Whether he's cooking pasta with prawns fresh off the boat, or barbecuing wild deer over an open fire, there's a sense of generosity through the whole series.
Some of the destinations he visits include Far North Queensland, Port Lincoln and the Eyre Peninsula in South Australia, and Central Gippsland and Mallacoota in Victoria.
At Eyre Peninsula he goes diving with sharks in one of the most memorable scenes.
"It was the scariest thing. I could see the sharks before I got in the water but, weirdly, once I was in the cage it was kind of serene. There were big schools of fish swimming in unison, it was kind of calming, and then they'd disappear quickly and you knew the sharks were on the way.
"It really shook me being that close to the sharks."
He says, however, he always felt safe during the series, from the shark cage, to diving for abalone, to hunting for wallaby or wild deer.
"So many people I met have been doing this for years, for generations, and to be able to learn from them was one of the best things about the series. Spending some time with Grant Shortland, diving for abalone, he just knew the area like the back of his hand, he was so knowledgeable and I felt so comfortable and safe.
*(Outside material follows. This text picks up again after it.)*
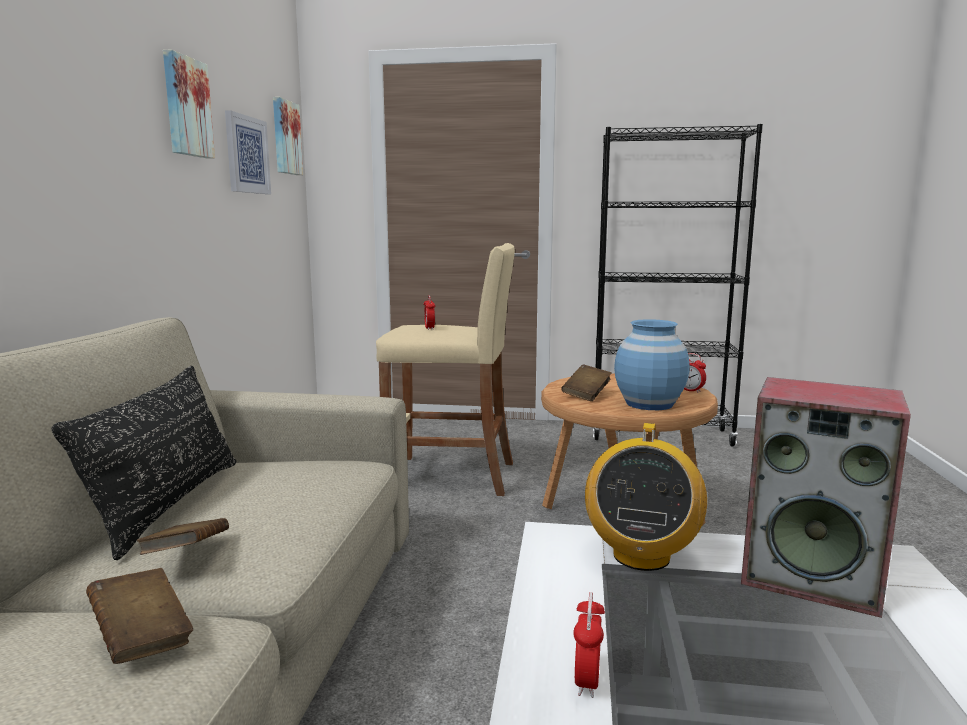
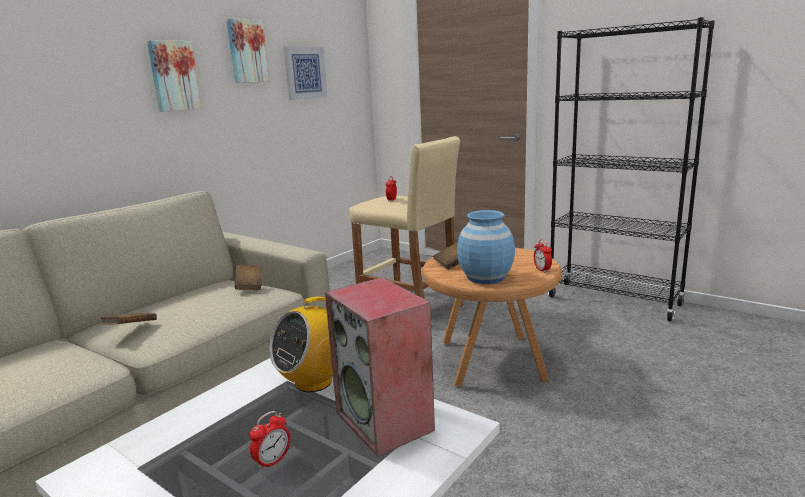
camera: 30 degrees right, 5 degrees up
black pillow [52,366,237,560] -> none
brown book [86,568,193,664] -> brown book moved to [235,265,262,290]
picture [273,97,303,175] -> picture moved to [147,40,202,112]
alarm clock [573,592,605,698] -> alarm clock moved to [249,411,290,471]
"Abalone is something that we cook a lot with our Vietnamese cuisine and I bought some back for my mum and she was so, so excited."
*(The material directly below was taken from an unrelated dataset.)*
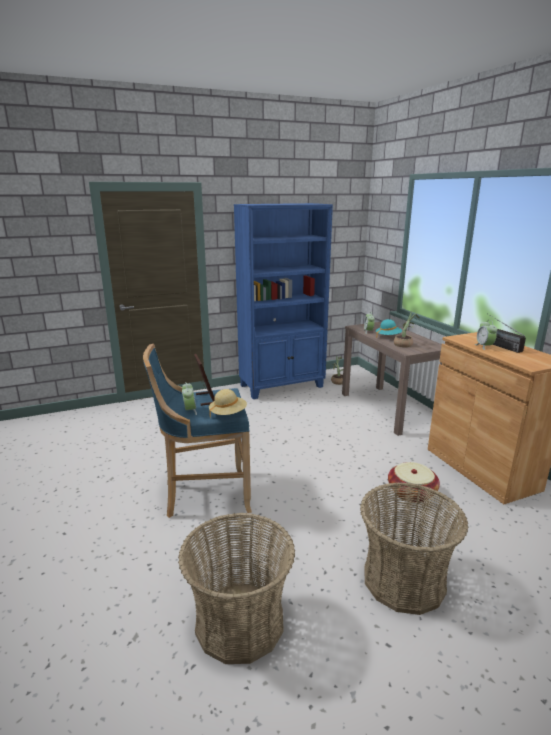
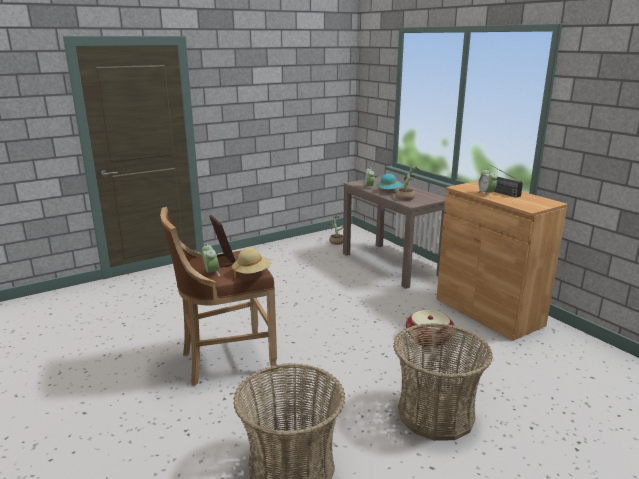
camera: 10 degrees left, 0 degrees up
blue stool [143,344,252,518] -> brown stool [160,207,278,386]
blue bookcase [234,203,333,399] -> none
Ong first appeared on season 10 of MasterChef in 2018 and then again on MasterChef: Back to Win in 2020. He's published a book, A Gay Guy's Guide to Life, Love, Food (Plum, $34.99) and won more hearts on Survivor: Blood and Water in 2022.
"This series is like a pinch me moment for me," he says. "It's something I've wanted to do for years, to have a cooking, travel, adventure show where I can learn things along the way and it's amazing that the first season is here in my backyard."
Are there more destinations he'd like to explore? "If I could do this for the rest of my life I'd be a happy man," he says. "It's such an honour to travel and meet people and connect over food."
- Khanh Ong's Wild Food premieres on SBS Food on Sunday, April 30, at 8.30pm and is also available on SBS On Demand.